Here you’ll be able to decide how public you want to be about where you live, where you attended primary school and where you pursued higher education. You can let the world know (or not) what languages you speak, which gender you prefer to pursue, your actual date of birth, your religion, your contact info, and the list goes on.
Since swapping my profile over to Timeline I’ve had to trim back a bit of information, but it was a real wake-up call to realize how many things were already made public. There were a few cases where I was unable to get an image to stop showing up to the Public in my Timeline, but I ultimately realized that the images had been used on someone else’s page or in a note which had been made “Public” – with a lot of clicking I was able to deactivate most all of them, leaving only some of my artwork albums open for viewing.
Gripe as much as you want about Timeline, it makes the past come alive.
Will Facebook Timeline tear apart a few relationships? Absolutely. Will boyfriends catch girlfriends posting on ex-boyfriends’ walls? You know it will! But this already happens and those two would have never lasted anyway if you asked me. Could Facebook Timeline get people fired? I should certainly hope so. But those punks shouldn’t have posted a photo of themselves pooping in the McDonald’s drive-thru 6 months before applying for a job there. Will Facebook Timeline lead to increased friend-stalking? Sha!! Isn’t that why we love it in the first place?

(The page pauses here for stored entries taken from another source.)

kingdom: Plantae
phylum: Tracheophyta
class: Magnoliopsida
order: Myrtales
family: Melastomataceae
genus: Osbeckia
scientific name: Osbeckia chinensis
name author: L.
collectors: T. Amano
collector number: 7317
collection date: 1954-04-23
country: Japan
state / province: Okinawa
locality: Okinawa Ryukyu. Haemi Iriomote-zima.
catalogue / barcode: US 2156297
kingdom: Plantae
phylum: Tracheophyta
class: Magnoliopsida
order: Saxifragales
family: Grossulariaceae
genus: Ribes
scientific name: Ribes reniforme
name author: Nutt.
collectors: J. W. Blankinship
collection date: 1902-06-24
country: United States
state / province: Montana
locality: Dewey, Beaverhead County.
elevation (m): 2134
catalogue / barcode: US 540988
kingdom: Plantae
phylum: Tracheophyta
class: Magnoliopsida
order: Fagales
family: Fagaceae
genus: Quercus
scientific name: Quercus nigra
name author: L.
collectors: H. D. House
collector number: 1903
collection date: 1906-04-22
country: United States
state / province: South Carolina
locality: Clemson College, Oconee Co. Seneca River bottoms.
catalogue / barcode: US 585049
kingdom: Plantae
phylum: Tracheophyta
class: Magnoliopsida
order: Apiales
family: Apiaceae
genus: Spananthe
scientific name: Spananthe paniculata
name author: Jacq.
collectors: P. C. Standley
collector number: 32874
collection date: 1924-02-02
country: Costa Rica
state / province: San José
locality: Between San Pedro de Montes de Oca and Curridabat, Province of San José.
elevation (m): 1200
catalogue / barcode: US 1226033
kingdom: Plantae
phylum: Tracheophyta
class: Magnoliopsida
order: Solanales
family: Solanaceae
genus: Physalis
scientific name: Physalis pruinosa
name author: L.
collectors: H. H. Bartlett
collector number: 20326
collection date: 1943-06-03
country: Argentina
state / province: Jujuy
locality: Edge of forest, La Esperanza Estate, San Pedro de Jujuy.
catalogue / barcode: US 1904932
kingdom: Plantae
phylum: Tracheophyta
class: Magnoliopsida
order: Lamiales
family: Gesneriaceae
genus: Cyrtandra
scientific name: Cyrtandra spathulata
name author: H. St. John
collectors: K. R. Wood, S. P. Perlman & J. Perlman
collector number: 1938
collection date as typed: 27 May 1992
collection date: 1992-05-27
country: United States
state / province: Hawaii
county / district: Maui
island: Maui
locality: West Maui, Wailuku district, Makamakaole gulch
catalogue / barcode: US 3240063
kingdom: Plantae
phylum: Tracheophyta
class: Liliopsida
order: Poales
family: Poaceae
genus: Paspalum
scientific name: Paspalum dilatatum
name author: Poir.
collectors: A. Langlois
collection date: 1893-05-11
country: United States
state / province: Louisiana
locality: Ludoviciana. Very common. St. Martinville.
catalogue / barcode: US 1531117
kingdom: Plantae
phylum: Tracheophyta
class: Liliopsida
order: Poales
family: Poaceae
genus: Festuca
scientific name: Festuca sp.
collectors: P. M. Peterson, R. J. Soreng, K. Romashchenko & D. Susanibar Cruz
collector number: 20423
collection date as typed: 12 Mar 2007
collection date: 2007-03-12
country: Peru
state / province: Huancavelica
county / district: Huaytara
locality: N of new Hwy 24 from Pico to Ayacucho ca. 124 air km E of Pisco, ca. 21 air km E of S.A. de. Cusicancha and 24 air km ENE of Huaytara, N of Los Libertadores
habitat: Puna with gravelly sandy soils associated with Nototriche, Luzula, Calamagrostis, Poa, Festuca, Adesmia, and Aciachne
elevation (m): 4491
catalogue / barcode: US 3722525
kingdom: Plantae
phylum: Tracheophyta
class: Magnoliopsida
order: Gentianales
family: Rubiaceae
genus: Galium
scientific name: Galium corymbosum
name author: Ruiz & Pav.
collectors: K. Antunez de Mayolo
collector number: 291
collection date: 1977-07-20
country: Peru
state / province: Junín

The bottom-line for me is that I don’t care about you… wait, that’s not true. I actually do care, I just think it’s up to you to learn to integrate technology into your social lives. I can’t help you do it and I can’t make Mark Zuckerberg change his broken views on privacy.
The best you can do is to keep your nose clean. Don’t demean or speak poorly to others about your friends online, lest that opinion be made public by some errant click, costing you a friendship. Gossip the old-fashioned way, in public, face-to-face. Or be frank with people. Be civil. Don’t tell everything you know, or else make it really, really funny. I’m done teaching Civics for today.
One Last Warning
One last warning about the Ticker on the right side of the News Feed page, as requested by my privacy-minded friend who has requested that we use the unlikely pseudonym of “Wilma” when referring to her.
Let’s say a guy named “Fred” has a neighbor named “Betty” who is married to a man named “Barney”. Now let’s say that Fred posts a photo of his bowling trophy to Facebook and the security setting of his photo is set to “Public”. When Betty goes to comment on how much she admires Fred’s bowling balls (get it? He really only has ONE bowling ball), her husband Barney will be able to see her comment, because while he doesn’t know Fred (I know, I know, just play along), it doesn’t matter because he knows Betty, and since she’s commenting on a Public discussion it appears in Barney’s Ticker. If Barney clicks on that Ticker he will see Fred telling Betty how much he wants to “go bowling” with her.
My advice is to panic.
Panic and run. In circles. TIGHT circles.
So, sign up for Timeline before it signs up for you… get your private crap sorted out now.
Clean up your acts, people.
Do it for “Wilma”.
I look forward to seeing the pictures you choose for your page.